Nuclear waste viewed in a new light; a synchrotron study of uranium encapsulated in grout

C.A. Stitt, M. Hart, N.J. Harker, K.R. Hallam, J. MacFarlane, A. Banos, C. Paraskevoulakos, E. Butcher, C. Padovani, T.B. Scott - Interface Analysis Centre, H. H. Wills Physics Laboratory, University of Bristol, Tyndall Avenue, Bristol BS8 1TL, United Kingdom ; Diamond Light Source Limited, Harwell Science and Innovation Campus, Fermi Avenue, Didcot, Oxfordshire OX11 0QX, United Kingdom ; National Nuclear Laboratory, Seascale, Cumbria CA20 1 PG, United Kingdom ; Radioactive Waste Management Limited (formerly the Radioactive Waste Management Directorate of the UK Nuclear Decommissioning Authority), Curie Avenue, Didcot, Oxfordshire OX11 0RH, United Kingdom

How do you characterise the contents of a sealed nuclear waste package without breaking it open?

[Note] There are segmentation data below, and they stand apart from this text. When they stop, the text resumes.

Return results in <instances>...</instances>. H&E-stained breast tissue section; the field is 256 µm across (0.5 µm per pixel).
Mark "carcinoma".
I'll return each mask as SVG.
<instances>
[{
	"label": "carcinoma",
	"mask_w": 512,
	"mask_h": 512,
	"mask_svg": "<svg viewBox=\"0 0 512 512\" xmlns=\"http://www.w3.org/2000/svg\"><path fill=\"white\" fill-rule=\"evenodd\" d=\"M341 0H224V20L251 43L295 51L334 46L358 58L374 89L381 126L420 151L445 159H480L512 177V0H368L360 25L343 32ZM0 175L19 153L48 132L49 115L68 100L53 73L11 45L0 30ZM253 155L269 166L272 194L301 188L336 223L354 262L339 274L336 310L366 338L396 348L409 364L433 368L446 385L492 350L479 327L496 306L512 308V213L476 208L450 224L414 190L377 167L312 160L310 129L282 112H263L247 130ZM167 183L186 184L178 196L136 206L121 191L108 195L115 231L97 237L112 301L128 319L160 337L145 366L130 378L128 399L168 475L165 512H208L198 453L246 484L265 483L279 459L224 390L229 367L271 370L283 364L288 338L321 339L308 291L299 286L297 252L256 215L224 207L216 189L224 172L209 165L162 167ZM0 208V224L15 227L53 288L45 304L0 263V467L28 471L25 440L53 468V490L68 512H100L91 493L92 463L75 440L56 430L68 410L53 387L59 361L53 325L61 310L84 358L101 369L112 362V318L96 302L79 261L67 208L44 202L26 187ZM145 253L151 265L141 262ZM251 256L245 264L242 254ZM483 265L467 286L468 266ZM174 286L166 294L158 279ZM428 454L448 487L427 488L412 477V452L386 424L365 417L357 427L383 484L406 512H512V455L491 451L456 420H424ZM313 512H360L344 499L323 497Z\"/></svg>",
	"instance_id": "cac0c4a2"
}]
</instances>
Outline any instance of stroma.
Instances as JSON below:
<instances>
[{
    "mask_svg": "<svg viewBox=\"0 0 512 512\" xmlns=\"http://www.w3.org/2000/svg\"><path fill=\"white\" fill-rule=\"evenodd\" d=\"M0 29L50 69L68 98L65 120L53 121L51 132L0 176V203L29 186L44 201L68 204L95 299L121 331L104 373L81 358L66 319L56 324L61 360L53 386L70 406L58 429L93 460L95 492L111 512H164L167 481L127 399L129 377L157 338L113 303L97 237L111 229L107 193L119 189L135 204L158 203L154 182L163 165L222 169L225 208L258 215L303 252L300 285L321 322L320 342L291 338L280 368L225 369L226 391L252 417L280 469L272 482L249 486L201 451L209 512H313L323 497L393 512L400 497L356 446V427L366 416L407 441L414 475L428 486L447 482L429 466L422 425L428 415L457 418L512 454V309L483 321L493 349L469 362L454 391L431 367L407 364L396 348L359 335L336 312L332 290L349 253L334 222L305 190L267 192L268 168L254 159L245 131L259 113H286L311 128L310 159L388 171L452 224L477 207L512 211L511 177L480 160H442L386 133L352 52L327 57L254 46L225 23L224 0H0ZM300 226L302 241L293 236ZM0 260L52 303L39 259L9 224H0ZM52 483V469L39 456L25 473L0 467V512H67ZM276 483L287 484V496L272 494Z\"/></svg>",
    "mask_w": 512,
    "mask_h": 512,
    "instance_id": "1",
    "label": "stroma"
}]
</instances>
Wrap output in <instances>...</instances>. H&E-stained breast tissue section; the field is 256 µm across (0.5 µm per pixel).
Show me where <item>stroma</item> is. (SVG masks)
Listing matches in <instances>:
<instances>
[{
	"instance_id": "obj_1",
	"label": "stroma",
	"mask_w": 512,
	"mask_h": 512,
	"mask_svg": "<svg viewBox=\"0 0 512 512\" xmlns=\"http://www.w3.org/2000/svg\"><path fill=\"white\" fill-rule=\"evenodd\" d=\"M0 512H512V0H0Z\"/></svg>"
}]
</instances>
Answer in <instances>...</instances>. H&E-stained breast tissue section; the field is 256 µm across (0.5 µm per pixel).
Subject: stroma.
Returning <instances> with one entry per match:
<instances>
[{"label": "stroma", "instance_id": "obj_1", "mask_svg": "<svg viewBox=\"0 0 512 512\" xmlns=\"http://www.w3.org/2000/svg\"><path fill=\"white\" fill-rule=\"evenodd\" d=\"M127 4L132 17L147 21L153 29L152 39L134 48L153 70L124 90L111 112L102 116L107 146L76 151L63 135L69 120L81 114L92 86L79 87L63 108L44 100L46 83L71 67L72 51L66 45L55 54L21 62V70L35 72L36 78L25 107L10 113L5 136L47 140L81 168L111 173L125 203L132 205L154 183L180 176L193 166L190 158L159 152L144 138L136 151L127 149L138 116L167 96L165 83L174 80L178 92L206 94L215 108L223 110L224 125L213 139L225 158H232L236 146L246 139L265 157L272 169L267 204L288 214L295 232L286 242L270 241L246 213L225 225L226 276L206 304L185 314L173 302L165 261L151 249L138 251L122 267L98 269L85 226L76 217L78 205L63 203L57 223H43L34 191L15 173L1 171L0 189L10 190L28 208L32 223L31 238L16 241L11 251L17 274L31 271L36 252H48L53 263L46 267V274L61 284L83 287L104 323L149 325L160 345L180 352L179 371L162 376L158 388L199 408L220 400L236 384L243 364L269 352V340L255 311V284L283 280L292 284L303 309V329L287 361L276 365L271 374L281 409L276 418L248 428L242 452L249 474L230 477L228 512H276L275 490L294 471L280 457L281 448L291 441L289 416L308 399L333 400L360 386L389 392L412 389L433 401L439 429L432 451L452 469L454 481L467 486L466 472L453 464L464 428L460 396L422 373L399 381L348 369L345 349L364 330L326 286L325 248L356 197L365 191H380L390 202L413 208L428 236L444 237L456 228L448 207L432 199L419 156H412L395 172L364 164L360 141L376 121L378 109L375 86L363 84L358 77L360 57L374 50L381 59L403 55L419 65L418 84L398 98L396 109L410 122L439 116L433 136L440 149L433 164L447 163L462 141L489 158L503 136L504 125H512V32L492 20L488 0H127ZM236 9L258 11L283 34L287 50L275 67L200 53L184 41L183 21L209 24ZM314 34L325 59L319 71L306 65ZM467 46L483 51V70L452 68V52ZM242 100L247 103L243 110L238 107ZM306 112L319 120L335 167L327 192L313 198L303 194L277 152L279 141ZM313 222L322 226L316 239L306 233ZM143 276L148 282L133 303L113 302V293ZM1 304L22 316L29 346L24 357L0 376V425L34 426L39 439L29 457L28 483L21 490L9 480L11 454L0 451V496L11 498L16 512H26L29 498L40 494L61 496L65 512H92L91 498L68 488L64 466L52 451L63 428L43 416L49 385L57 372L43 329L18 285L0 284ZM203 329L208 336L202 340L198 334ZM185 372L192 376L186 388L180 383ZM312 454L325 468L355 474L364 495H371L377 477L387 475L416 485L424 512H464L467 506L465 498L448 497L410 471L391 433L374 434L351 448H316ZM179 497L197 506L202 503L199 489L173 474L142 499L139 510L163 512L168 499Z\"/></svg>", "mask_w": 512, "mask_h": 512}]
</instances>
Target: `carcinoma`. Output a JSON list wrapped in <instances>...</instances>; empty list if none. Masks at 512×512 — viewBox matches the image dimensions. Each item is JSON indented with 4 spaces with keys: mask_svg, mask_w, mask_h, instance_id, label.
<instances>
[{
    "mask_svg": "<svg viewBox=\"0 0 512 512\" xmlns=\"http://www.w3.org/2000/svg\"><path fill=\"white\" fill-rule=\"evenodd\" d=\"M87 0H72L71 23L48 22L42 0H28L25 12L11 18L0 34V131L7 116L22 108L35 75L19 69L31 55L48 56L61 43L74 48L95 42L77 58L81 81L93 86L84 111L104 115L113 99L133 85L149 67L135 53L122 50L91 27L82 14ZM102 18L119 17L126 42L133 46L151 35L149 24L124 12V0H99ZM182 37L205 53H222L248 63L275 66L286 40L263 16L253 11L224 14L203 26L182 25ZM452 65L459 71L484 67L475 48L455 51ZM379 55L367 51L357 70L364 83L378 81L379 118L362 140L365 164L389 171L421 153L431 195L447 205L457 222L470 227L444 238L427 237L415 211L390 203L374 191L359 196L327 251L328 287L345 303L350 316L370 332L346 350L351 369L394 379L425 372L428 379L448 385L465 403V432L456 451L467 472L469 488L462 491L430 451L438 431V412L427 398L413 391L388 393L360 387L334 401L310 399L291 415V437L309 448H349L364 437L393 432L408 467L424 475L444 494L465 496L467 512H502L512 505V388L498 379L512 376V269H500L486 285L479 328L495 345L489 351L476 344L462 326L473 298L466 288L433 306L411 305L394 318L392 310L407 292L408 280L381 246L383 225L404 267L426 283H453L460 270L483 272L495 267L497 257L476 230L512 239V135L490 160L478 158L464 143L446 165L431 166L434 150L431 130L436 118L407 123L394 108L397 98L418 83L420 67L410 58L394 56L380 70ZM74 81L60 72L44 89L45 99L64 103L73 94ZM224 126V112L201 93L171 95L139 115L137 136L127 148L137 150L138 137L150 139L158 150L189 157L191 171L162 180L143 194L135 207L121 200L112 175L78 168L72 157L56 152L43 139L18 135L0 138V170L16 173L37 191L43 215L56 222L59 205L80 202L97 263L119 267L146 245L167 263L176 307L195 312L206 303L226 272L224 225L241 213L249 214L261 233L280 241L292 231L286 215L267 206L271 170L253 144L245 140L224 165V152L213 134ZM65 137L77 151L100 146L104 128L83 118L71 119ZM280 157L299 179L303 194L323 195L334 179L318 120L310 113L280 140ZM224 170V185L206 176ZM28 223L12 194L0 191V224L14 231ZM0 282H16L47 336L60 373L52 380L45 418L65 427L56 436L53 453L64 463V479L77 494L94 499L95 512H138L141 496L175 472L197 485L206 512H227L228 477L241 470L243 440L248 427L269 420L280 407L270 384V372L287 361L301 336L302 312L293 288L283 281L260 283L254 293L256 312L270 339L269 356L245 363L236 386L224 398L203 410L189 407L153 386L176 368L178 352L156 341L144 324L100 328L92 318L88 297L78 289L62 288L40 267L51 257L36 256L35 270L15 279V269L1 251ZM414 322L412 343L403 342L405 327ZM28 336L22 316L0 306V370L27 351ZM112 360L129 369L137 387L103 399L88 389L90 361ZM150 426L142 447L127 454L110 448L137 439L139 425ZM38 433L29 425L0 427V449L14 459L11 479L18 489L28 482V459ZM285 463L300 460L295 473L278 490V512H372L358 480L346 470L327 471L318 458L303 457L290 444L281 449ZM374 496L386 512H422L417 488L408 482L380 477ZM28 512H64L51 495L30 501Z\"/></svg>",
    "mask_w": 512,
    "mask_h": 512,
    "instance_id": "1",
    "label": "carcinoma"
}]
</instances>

This question is important when the contained corrosion products are potentially reactive with air and radioactive. Synchrotron X-rays have been used to perform micro-scale in-situ observation and characterisation of uranium encapsulated in grout; a simulation for a typical intermediate level waste storage packet. X-ray tomography and X-ray powder diffraction generated both qualitative and quantitative data from a grout-encapsulated uranium sample before, and after, deliberately constrained H2 corrosion.
Tomographic reconstructions provided a means of assessing the extent, rates and character of the corrosion reactions by comparing the relative densities between the materials and the volume of reaction products. The oxidation of uranium in grout was found to follow the anoxic U+H2O oxidation regime,
and the pore network within the grout was observed to influence the growth of uranium hydride sites across the metal surface. Powder diffraction analysis identified the corrosion products as UO2 and UH3, and permitted measurement of corrosion-induced strain. Together, X-ray tomography and diffraction provide means of accurately determining the types and extent of uranium corrosion occurring, thereby offering a future tool for isolating and studying the reactions occurring in real full-scale waste package systems.